**Assignment:**
How many lines within the records include the word "right"? Only that number should be given.

Start of Data supplied

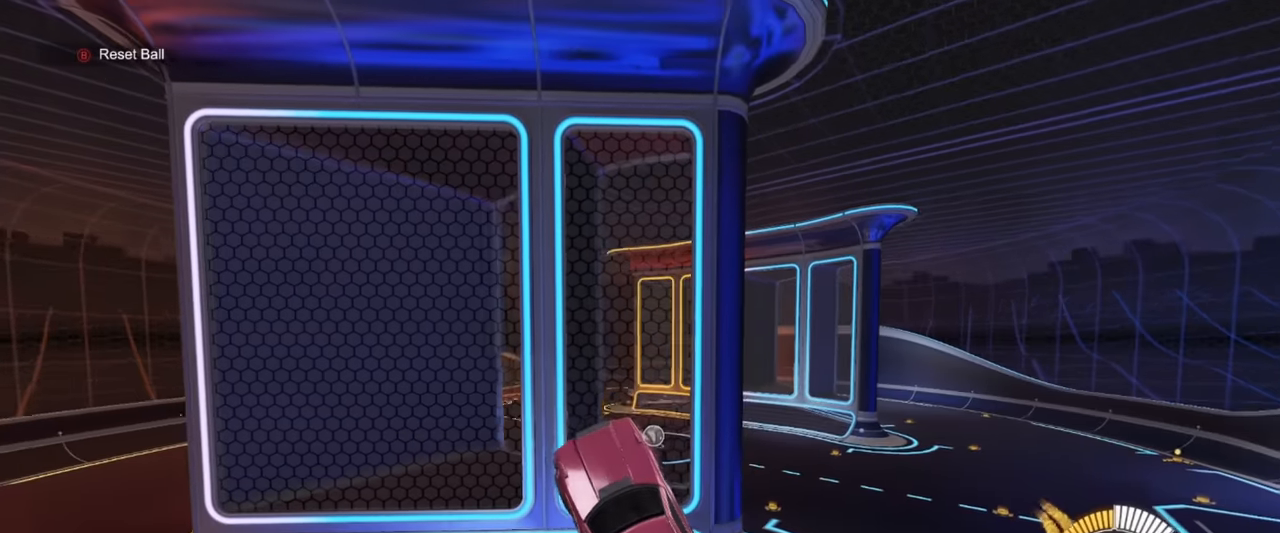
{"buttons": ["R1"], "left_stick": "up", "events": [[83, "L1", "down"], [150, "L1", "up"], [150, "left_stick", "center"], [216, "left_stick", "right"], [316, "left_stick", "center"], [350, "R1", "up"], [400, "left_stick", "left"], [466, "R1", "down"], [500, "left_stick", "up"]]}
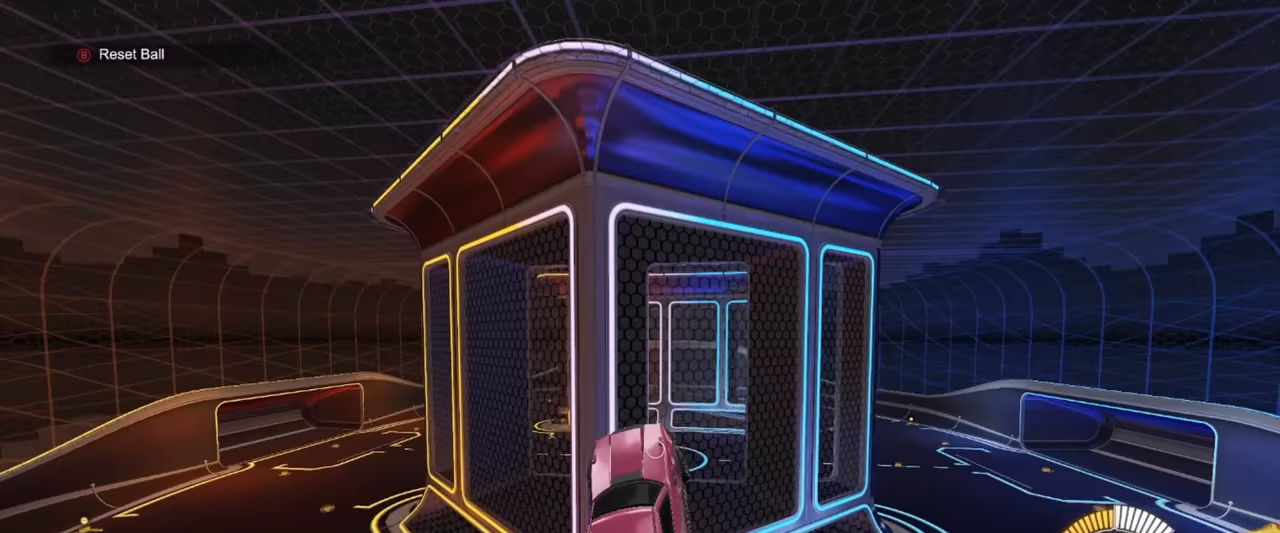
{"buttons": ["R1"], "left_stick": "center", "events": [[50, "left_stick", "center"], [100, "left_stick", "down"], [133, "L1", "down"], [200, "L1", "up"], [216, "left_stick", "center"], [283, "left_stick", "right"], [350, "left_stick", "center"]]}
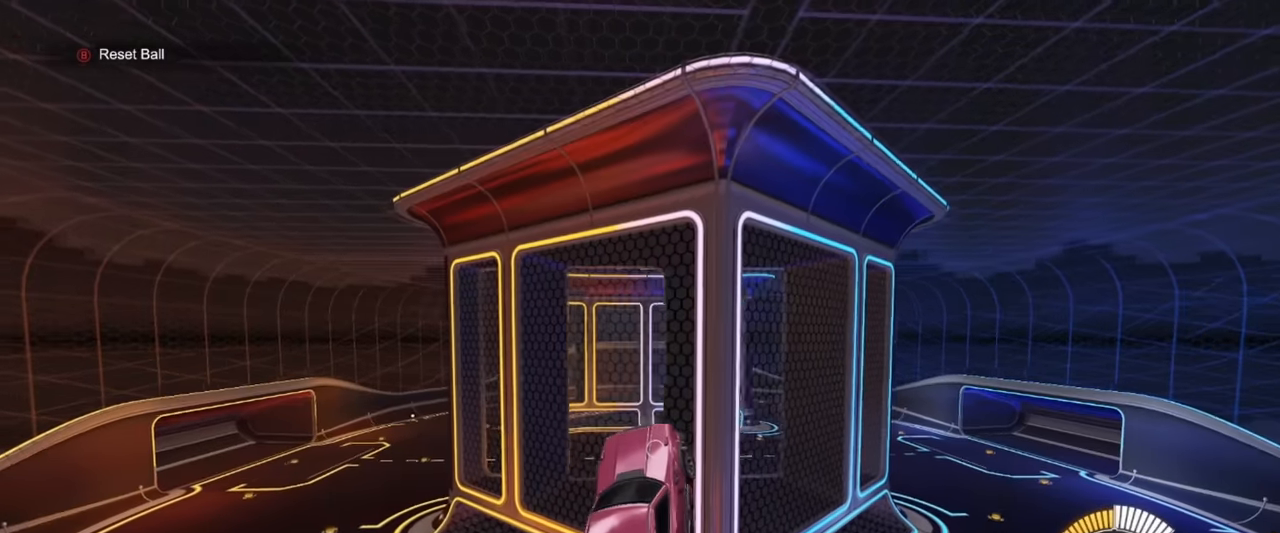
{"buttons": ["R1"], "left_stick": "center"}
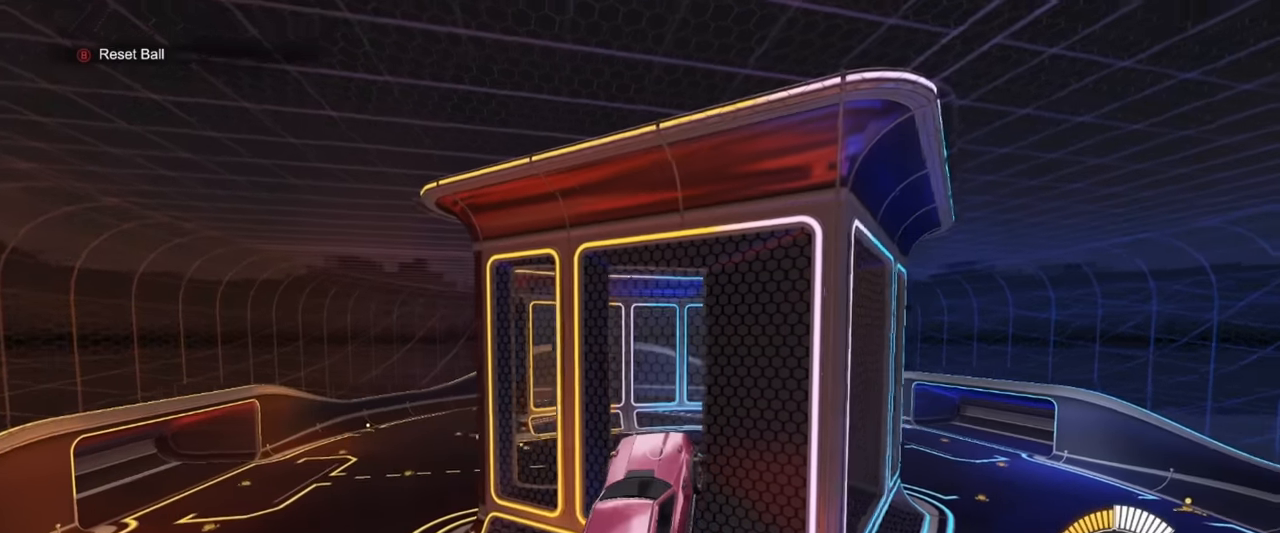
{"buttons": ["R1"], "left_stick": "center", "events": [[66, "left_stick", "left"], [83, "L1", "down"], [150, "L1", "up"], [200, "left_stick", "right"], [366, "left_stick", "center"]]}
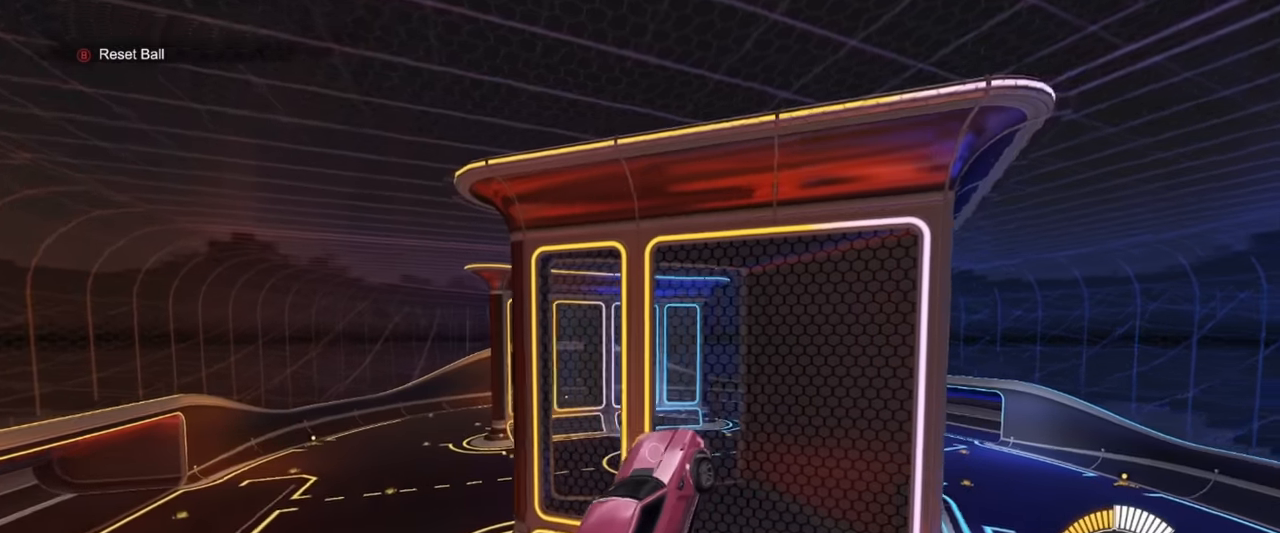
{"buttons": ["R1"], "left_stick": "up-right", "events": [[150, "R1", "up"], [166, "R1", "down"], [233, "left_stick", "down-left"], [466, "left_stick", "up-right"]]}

End of Data supplied
Start of Data supplied

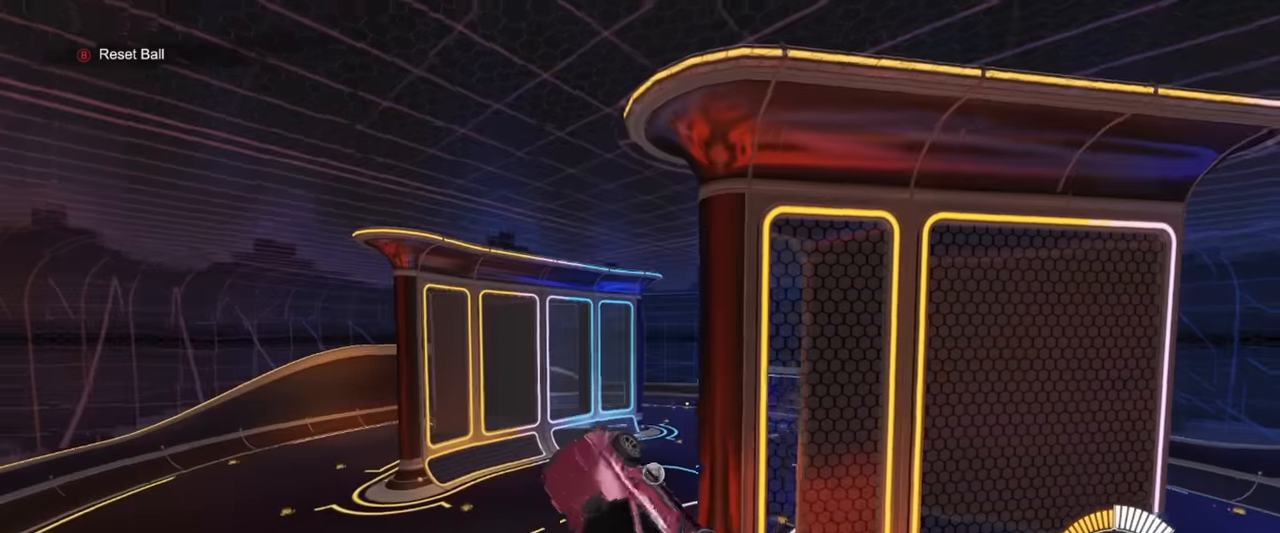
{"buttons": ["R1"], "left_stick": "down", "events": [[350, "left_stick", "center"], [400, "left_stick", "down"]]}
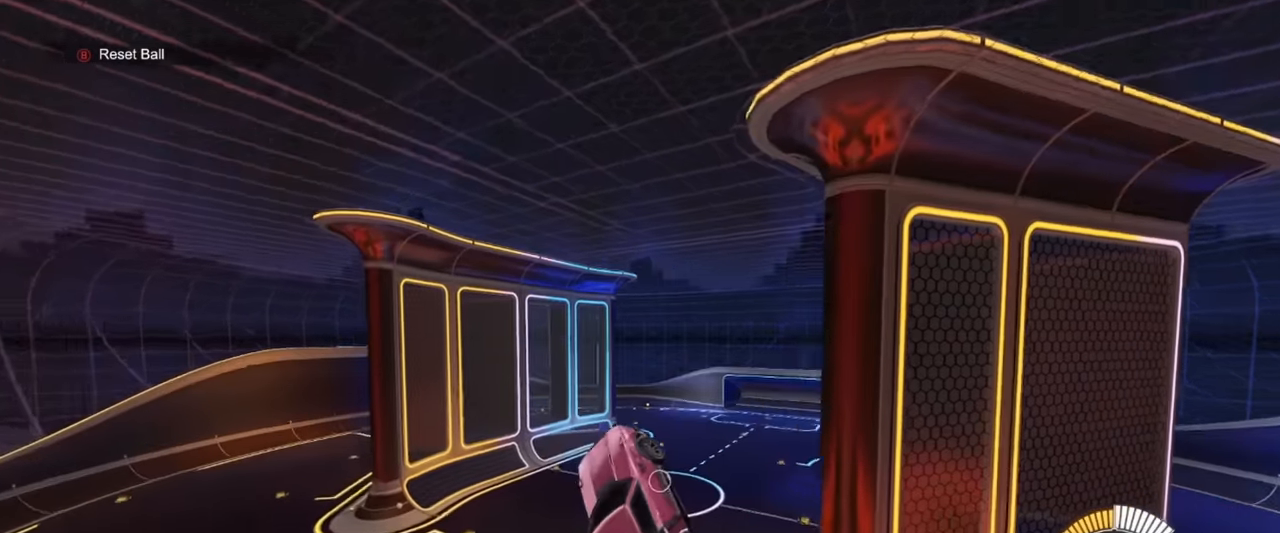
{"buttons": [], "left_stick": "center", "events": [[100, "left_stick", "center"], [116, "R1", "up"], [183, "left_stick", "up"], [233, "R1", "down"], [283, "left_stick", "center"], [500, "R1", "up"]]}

End of Data supplied

**Response area:**
4